The maneuver is crude, but typical of the methods of the BJP, the Hindu nationalist party in power for ten years. The court that sentenced Rahul Gandhi is in the stronghold of Narandra Modi, the state of Gujarat, a region which the Prime Minister has made the laboratory of his policy and where he still pulls all the strings. Yet this coup may surprise. Modi does not necessarily have so much to fear from his opponent. As he completes his second term, his popularity rating is still high and many are predicting another victory for him in 2024.

In the opposite camp, the opposition seems too divided to catch up. The Congress, this historic party that was once so powerful, no longer has the same ability to rally. This is why Rahul Gandhi has embarked in recent months on a great march across the country, over 3500 km, to meet the Indians. A reference to Gandhi’s famous salt march, the starting point of Indian independence in the 1930s. But even if this march which ended at the end of January caused a lot of talk, nothing says for the moment that the Congress will succeed in federating the opposition in the coming year, a sin equa non condition for hoping to overthrow the power in place.

Unless Narendra Modi finds himself splashed by the financial scandal of the moment, the “Adani scandal” named after one of the richest men on the planet, the Indian businessman Gautam Adani. At the head of one of the main conglomerates in the country, this multi-billionaire who made his fortune in raw materials has found himself at the heart of a huge fraud case for several weeks. He would have built a large-scale fraud scheme, with the blessing of the authorities. However, it is a close friend of Prime Minister Modi. The markets that have been allocated to it raise questions. The fact that he funds the BJP as well. Everything is in place for this scandal to go back to the head of government. The opposition has therefore stepped up to the plate, with Rahul Gandhi in the front line. This could explain why the power seeks to get rid of this too talkative opponent.

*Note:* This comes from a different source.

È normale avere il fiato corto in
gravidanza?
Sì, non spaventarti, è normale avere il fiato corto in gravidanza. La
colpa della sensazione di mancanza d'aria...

Yet observers make the observation: this scandal does not seem to weaken Modi for the moment. This may seem surprising, but Indian public opinion is very little interested in it. The BJP’s stranglehold on the media has something to do with it. The subject has regularly made the headlines in the international press, but much less so in India. The symptom of a country anesthetized by ten years of Hinui nationalist propaganda.

Since coming to power, Narendra Modi’s party has tightened its grip on all sectors of society – the press, justice, the economy. He succeeded in imposing his ideological and ethnic agenda, going so far as to incite religious hatred. A major turning point for this secular and multi-confessional country, often considered the largest democracy in the world but where democracy now seems threatened by the authoritarianism of Modi. Unless this brutal dismissal of an emblematic opponent is the coup de force too many, and that he signs – you never know – the awakening of pro-democracy.